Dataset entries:
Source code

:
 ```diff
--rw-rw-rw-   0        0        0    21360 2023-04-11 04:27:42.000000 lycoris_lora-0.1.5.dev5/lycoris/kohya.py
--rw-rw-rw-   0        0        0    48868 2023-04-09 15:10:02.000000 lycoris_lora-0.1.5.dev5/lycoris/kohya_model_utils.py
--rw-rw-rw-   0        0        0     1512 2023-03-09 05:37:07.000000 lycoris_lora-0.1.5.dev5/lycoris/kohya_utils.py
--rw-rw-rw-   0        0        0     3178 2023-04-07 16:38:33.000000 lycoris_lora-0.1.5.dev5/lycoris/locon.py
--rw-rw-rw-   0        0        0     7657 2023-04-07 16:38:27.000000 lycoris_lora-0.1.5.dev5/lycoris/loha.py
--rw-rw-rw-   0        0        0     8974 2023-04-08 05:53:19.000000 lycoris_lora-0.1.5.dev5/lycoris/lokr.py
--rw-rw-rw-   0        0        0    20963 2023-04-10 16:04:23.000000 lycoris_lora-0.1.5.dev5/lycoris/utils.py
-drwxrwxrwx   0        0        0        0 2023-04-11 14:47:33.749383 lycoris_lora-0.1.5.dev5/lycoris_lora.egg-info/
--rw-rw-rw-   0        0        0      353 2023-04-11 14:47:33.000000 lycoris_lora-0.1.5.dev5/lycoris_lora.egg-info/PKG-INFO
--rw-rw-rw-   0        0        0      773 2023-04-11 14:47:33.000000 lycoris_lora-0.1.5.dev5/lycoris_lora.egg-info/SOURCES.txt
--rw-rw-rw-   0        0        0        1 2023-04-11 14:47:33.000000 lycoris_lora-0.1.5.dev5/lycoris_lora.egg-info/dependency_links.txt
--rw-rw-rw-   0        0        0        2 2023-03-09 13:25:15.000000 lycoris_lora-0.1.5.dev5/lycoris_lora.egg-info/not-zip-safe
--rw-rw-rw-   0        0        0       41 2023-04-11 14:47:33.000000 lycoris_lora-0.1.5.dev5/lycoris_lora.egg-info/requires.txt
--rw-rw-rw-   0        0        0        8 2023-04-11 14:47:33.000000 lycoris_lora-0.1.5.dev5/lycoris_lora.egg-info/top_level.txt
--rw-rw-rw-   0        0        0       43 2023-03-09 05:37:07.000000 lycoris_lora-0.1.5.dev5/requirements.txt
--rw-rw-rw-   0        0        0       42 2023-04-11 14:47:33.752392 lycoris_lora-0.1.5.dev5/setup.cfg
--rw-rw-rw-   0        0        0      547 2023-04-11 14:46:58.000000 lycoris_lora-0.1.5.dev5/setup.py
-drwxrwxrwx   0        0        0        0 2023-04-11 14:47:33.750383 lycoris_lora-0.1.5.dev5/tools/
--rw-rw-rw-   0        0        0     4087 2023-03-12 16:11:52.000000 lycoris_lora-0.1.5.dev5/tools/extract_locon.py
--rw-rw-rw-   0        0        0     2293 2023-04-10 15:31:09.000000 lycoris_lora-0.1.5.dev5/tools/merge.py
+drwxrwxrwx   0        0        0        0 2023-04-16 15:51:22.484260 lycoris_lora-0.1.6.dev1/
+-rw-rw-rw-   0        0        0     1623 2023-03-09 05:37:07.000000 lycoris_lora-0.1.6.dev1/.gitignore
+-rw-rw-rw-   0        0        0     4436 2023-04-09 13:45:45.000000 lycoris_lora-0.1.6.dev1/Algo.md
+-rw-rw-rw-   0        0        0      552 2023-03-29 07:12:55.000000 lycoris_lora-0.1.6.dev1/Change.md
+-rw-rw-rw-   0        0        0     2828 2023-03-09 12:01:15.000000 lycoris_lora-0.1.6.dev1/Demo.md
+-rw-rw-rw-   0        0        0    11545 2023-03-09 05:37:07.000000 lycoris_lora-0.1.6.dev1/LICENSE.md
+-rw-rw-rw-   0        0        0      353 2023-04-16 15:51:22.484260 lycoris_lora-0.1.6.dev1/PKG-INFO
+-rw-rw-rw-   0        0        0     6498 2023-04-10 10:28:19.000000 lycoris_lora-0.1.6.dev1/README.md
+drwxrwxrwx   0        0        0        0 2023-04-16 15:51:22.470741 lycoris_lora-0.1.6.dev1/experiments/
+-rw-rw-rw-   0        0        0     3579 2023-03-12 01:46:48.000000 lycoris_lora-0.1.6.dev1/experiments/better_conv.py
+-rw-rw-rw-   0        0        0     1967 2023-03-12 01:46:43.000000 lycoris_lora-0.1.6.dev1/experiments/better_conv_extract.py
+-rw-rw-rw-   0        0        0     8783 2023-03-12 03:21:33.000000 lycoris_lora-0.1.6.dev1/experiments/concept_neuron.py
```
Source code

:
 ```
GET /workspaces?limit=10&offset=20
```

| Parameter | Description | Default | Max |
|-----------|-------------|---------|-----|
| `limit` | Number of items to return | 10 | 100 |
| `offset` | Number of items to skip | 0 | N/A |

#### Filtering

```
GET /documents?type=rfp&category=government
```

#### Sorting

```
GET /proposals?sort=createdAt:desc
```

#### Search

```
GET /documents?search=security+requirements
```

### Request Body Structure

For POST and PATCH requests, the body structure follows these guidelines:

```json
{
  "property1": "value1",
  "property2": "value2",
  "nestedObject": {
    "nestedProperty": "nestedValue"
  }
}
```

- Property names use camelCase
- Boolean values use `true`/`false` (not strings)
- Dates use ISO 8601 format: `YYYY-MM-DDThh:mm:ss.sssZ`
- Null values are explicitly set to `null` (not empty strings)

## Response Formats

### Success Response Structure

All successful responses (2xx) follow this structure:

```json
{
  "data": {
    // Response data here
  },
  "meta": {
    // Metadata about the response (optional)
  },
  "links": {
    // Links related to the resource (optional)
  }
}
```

EXERCISE REQUIREMENTS: Every record above is to be given again precisely.

TASK OUTPUT:
Source code

:
 ```diff
--rw-rw-rw-   0        0        0    21360 2023-04-11 04:27:42.000000 lycoris_lora-0.1.5.dev5/lycoris/kohya.py
--rw-rw-rw-   0        0        0    48868 2023-04-09 15:10:02.000000 lycoris_lora-0.1.5.dev5/lycoris/kohya_model_utils.py
--rw-rw-rw-   0        0        0     1512 2023-03-09 05:37:07.000000 lycoris_lora-0.1.5.dev5/lycoris/kohya_utils.py
--rw-rw-rw-   0        0        0     3178 2023-04-07 16:38:33.000000 lycoris_lora-0.1.5.dev5/lycoris/locon.py
--rw-rw-rw-   0        0        0     7657 2023-04-07 16:38:27.000000 lycoris_lora-0.1.5.dev5/lycoris/loha.py
--rw-rw-rw-   0        0        0     8974 2023-04-08 05:53:19.000000 lycoris_lora-0.1.5.dev5/lycoris/lokr.py
--rw-rw-rw-   0        0        0    20963 2023-04-10 16:04:23.000000 lycoris_lora-0.1.5.dev5/lycoris/utils.py
-drwxrwxrwx   0        0        0        0 2023-04-11 14:47:33.749383 lycoris_lora-0.1.5.dev5/lycoris_lora.egg-info/
--rw-rw-rw-   0        0        0      353 2023-04-11 14:47:33.000000 lycoris_lora-0.1.5.dev5/lycoris_lora.egg-info/PKG-INFO
--rw-rw-rw-   0        0        0      773 2023-04-11 14:47:33.000000 lycoris_lora-0.1.5.dev5/lycoris_lora.egg-info/SOURCES.txt
--rw-rw-rw-   0        0        0        1 2023-04-11 14:47:33.000000 lycoris_lora-0.1.5.dev5/lycoris_lora.egg-info/dependency_links.txt
--rw-rw-rw-   0        0        0        2 2023-03-09 13:25:15.000000 lycoris_lora-0.1.5.dev5/lycoris_lora.egg-info/not-zip-safe
--rw-rw-rw-   0        0        0       41 2023-04-11 14:47:33.000000 lycoris_lora-0.1.5.dev5/lycoris_lora.egg-info/requires.txt
--rw-rw-rw-   0        0        0        8 2023-04-11 14:47:33.000000 lycoris_lora-0.1.5.dev5/lycoris_lora.egg-info/top_level.txt
--rw-rw-rw-   0        0        0       43 2023-03-09 05:37:07.000000 lycoris_lora-0.1.5.dev5/requirements.txt
--rw-rw-rw-   0        0        0       42 2023-04-11 14:47:33.752392 lycoris_lora-0.1.5.dev5/setup.cfg
--rw-rw-rw-   0        0        0      547 2023-04-11 14:46:58.000000 lycoris_lora-0.1.5.dev5/setup.py
-drwxrwxrwx   0        0        0        0 2023-04-11 14:47:33.750383 lycoris_lora-0.1.5.dev5/tools/
--rw-rw-rw-   0        0        0     4087 2023-03-12 16:11:52.000000 lycoris_lora-0.1.5.dev5/tools/extract_locon.py
--rw-rw-rw-   0        0        0     2293 2023-04-10 15:31:09.000000 lycoris_lora-0.1.5.dev5/tools/merge.py
+drwxrwxrwx   0        0        0        0 2023-04-16 15:51:22.484260 lycoris_lora-0.1.6.dev1/
+-rw-rw-rw-   0        0        0     1623 2023-03-09 05:37:07.000000 lycoris_lora-0.1.6.dev1/.gitignore
+-rw-rw-rw-   0        0        0     4436 2023-04-09 13:45:45.000000 lycoris_lora-0.1.6.dev1/Algo.md
+-rw-rw-rw-   0        0        0      552 2023-03-29 07:12:55.000000 lycoris_lora-0.1.6.dev1/Change.md
+-rw-rw-rw-   0        0        0     2828 2023-03-09 12:01:15.000000 lycoris_lora-0.1.6.dev1/Demo.md
+-rw-rw-rw-   0        0        0    11545 2023-03-09 05:37:07.000000 lycoris_lora-0.1.6.dev1/LICENSE.md
+-rw-rw-rw-   0        0        0      353 2023-04-16 15:51:22.484260 lycoris_lora-0.1.6.dev1/PKG-INFO
+-rw-rw-rw-   0        0        0     6498 2023-04-10 10:28:19.000000 lycoris_lora-0.1.6.dev1/README.md
+drwxrwxrwx   0        0        0        0 2023-04-16 15:51:22.470741 lycoris_lora-0.1.6.dev1/experiments/
+-rw-rw-rw-   0        0        0     3579 2023-03-12 01:46:48.000000 lycoris_lora-0.1.6.dev1/experiments/better_conv.py
+-rw-rw-rw-   0        0        0     1967 2023-03-12 01:46:43.000000 lycoris_lora-0.1.6.dev1/experiments/better_conv_extract.py
+-rw-rw-rw-   0        0        0     8783 2023-03-12 03:21:33.000000 lycoris_lora-0.1.6.dev1/experiments/concept_neuron.py
```
Source code

:
 ```
GET /workspaces?limit=10&offset=20
```

| Parameter | Description | Default | Max |
|-----------|-------------|---------|-----|
| `limit` | Number of items to return | 10 | 100 |
| `offset` | Number of items to skip | 0 | N/A |

#### Filtering

```
GET /documents?type=rfp&category=government
```

#### Sorting

```
GET /proposals?sort=createdAt:desc
```

#### Search

```
GET /documents?search=security+requirements
```

### Request Body Structure

For POST and PATCH requests, the body structure follows these guidelines:

```json
{
  "property1": "value1",
  "property2": "value2",
  "nestedObject": {
    "nestedProperty": "nestedValue"
  }
}
```

- Property names use camelCase
- Boolean values use `true`/`false` (not strings)
- Dates use ISO 8601 format: `YYYY-MM-DDThh:mm:ss.sssZ`
- Null values are explicitly set to `null` (not empty strings)

## Response Formats

### Success Response Structure

All successful responses (2xx) follow this structure:

```json
{
  "data": {
    // Response data here
  },
  "meta": {
    // Metadata about the response (optional)
  },
  "links": {
    // Links related to the resource (optional)
  }
}
```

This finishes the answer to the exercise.